## Assigned task
Reproduce word for word, from the entries below, the line with "name (both SGW", the line with "String set to the FQDN", and every line between them, and nothing more.

Saved data entries:
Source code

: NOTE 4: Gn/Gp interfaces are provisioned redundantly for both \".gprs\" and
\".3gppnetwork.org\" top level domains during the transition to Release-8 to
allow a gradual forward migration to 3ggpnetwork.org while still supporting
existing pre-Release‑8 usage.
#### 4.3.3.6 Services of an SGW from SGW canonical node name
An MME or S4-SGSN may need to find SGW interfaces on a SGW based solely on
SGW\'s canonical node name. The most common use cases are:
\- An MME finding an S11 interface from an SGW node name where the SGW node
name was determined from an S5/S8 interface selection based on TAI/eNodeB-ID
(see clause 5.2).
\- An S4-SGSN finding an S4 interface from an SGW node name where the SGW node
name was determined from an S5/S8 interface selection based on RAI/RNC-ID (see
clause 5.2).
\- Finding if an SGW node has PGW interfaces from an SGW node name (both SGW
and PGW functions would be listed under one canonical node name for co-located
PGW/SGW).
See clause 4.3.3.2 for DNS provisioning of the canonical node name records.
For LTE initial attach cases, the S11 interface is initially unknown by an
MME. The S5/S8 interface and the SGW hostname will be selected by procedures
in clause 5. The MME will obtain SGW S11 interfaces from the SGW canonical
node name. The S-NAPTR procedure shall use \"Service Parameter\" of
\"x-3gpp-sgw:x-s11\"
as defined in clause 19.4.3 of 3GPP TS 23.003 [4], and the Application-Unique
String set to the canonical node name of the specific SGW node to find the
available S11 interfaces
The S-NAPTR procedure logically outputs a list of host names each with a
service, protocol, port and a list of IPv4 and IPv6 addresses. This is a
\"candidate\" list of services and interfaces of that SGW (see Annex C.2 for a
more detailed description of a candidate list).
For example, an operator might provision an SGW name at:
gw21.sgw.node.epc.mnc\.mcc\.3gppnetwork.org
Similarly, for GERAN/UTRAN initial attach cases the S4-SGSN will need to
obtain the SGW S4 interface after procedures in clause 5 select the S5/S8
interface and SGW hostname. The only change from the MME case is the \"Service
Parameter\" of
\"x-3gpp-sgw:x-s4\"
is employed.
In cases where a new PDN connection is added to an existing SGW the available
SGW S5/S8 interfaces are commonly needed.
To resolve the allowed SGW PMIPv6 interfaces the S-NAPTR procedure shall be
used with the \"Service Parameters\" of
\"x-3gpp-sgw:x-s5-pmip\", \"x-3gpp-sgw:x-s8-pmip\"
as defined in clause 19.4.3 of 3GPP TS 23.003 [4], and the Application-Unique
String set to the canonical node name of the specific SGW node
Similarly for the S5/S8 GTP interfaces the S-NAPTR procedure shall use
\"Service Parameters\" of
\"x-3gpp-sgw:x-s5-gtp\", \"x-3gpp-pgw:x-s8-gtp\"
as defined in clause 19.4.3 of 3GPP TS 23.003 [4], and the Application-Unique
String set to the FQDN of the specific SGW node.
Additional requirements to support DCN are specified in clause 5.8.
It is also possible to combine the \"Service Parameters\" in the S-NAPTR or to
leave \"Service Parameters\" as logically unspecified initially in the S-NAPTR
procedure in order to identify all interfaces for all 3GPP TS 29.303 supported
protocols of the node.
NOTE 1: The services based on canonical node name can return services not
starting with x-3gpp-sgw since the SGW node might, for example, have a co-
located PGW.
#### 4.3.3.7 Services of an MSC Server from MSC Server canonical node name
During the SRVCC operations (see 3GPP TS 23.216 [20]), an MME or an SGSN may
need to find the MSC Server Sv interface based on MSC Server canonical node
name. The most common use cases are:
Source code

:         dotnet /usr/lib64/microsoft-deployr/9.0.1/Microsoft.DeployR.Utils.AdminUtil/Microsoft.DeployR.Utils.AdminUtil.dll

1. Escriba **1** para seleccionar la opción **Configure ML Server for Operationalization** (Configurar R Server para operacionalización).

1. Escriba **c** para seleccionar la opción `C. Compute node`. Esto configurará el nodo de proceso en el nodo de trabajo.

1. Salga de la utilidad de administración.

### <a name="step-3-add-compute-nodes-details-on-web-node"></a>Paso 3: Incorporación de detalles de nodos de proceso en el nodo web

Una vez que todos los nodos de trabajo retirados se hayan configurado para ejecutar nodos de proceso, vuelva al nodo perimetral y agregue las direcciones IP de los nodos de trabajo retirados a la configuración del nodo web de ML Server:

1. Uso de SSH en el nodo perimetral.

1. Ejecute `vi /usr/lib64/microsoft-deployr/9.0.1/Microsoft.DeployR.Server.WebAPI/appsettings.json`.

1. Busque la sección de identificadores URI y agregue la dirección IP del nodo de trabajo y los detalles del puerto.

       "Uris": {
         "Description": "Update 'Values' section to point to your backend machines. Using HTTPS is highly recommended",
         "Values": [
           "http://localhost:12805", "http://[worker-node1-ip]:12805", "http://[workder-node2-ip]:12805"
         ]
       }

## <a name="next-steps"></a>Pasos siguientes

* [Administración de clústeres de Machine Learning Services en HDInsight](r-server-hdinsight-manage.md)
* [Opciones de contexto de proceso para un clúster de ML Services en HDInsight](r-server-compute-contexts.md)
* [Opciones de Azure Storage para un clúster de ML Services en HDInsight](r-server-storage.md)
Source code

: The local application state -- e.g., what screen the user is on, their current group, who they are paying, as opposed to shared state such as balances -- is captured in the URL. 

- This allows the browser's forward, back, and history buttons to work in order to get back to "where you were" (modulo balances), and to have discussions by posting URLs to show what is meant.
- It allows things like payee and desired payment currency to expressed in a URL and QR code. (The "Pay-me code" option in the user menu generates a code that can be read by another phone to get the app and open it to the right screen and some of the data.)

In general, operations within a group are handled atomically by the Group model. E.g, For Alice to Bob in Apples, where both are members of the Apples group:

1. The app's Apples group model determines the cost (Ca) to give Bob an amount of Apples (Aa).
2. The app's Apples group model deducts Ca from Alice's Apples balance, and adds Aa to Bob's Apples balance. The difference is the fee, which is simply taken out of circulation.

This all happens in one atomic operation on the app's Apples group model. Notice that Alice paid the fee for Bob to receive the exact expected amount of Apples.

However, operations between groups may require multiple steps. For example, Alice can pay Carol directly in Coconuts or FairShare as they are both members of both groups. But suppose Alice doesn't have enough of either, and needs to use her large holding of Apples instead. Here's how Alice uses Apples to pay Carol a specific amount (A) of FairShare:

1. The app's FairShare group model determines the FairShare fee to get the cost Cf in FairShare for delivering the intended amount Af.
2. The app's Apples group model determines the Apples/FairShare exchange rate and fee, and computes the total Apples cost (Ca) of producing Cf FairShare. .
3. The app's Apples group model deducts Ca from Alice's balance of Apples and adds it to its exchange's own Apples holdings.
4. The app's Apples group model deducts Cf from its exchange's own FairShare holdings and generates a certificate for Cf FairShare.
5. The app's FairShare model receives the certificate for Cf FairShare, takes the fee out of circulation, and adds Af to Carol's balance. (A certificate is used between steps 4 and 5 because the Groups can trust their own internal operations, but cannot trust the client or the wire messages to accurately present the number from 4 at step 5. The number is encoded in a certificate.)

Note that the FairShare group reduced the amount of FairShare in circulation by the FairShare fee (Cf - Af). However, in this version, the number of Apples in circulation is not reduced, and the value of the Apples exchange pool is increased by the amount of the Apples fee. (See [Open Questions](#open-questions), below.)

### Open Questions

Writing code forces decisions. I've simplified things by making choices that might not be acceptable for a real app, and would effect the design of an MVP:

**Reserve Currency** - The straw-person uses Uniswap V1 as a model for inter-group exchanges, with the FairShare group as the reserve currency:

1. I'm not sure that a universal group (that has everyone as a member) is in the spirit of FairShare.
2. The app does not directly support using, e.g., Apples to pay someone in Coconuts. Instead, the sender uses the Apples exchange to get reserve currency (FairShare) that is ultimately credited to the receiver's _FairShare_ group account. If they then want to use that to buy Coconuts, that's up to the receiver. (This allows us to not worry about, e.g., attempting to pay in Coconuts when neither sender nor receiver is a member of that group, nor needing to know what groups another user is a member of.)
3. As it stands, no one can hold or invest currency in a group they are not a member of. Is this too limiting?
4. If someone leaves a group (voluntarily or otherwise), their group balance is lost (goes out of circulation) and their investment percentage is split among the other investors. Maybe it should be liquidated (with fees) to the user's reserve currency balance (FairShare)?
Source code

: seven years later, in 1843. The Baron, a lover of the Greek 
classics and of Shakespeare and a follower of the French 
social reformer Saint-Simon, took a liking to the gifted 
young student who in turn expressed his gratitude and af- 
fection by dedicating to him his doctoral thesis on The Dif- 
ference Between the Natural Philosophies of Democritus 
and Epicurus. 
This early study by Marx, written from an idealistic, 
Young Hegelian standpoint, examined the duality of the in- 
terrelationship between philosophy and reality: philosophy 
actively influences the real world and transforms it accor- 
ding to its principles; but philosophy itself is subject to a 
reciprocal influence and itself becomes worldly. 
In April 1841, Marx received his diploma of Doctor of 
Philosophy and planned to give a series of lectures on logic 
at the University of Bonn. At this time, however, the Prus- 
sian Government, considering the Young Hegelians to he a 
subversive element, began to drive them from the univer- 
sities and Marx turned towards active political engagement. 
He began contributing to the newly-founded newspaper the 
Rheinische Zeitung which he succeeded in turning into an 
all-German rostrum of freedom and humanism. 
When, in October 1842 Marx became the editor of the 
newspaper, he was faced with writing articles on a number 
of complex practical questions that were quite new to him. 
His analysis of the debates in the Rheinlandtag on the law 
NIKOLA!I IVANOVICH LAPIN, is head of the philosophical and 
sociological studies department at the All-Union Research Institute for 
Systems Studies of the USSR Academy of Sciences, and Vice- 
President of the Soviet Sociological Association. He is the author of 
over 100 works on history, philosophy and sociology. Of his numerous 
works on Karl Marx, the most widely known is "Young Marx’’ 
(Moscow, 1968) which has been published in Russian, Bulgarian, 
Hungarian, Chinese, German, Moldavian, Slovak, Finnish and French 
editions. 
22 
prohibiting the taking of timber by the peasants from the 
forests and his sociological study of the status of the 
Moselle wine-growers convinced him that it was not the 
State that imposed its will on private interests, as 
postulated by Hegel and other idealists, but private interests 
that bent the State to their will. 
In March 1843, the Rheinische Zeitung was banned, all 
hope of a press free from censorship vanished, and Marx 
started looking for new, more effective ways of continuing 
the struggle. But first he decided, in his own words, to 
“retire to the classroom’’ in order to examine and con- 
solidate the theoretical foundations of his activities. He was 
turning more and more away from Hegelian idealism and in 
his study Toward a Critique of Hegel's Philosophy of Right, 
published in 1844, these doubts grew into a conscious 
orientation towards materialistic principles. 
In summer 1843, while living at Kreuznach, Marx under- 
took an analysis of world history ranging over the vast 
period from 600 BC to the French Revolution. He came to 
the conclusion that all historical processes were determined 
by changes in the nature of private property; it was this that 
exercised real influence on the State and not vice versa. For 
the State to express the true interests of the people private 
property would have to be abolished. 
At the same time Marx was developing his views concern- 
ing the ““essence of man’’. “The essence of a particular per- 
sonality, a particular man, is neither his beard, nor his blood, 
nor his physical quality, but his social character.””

## Result of this exercise
\- Finding if an SGW node has PGW interfaces from an SGW node name (both SGW
and PGW functions would be listed under one canonical node name for co-located
PGW/SGW).
See clause 4.3.3.2 for DNS provisioning of the canonical node name records.
For LTE initial attach cases, the S11 interface is initially unknown by an
MME. The S5/S8 interface and the SGW hostname will be selected by procedures
in clause 5. The MME will obtain SGW S11 interfaces from the SGW canonical
node name. The S-NAPTR procedure shall use \"Service Parameter\" of
\"x-3gpp-sgw:x-s11\"
as defined in clause 19.4.3 of 3GPP TS 23.003 [4], and the Application-Unique
String set to the canonical node name of the specific SGW node to find the
available S11 interfaces
The S-NAPTR procedure logically outputs a list of host names each with a
service, protocol, port and a list of IPv4 and IPv6 addresses. This is a
\"candidate\" list of services and interfaces of that SGW (see Annex C.2 for a
more detailed description of a candidate list).
For example, an operator might provision an SGW name at:
gw21.sgw.node.epc.mnc\.mcc\.3gppnetwork.org
Similarly, for GERAN/UTRAN initial attach cases the S4-SGSN will need to
obtain the SGW S4 interface after procedures in clause 5 select the S5/S8
interface and SGW hostname. The only change from the MME case is the \"Service
Parameter\" of
\"x-3gpp-sgw:x-s4\"
is employed.
In cases where a new PDN connection is added to an existing SGW the available
SGW S5/S8 interfaces are commonly needed.
To resolve the allowed SGW PMIPv6 interfaces the S-NAPTR procedure shall be
used with the \"Service Parameters\" of
\"x-3gpp-sgw:x-s5-pmip\", \"x-3gpp-sgw:x-s8-pmip\"
as defined in clause 19.4.3 of 3GPP TS 23.003 [4], and the Application-Unique
String set to the canonical node name of the specific SGW node
Similarly for the S5/S8 GTP interfaces the S-NAPTR procedure shall use
\"Service Parameters\" of
\"x-3gpp-sgw:x-s5-gtp\", \"x-3gpp-pgw:x-s8-gtp\"
as defined in clause 19.4.3 of 3GPP TS 23.003 [4], and the Application-Unique
String set to the FQDN of the specific SGW node.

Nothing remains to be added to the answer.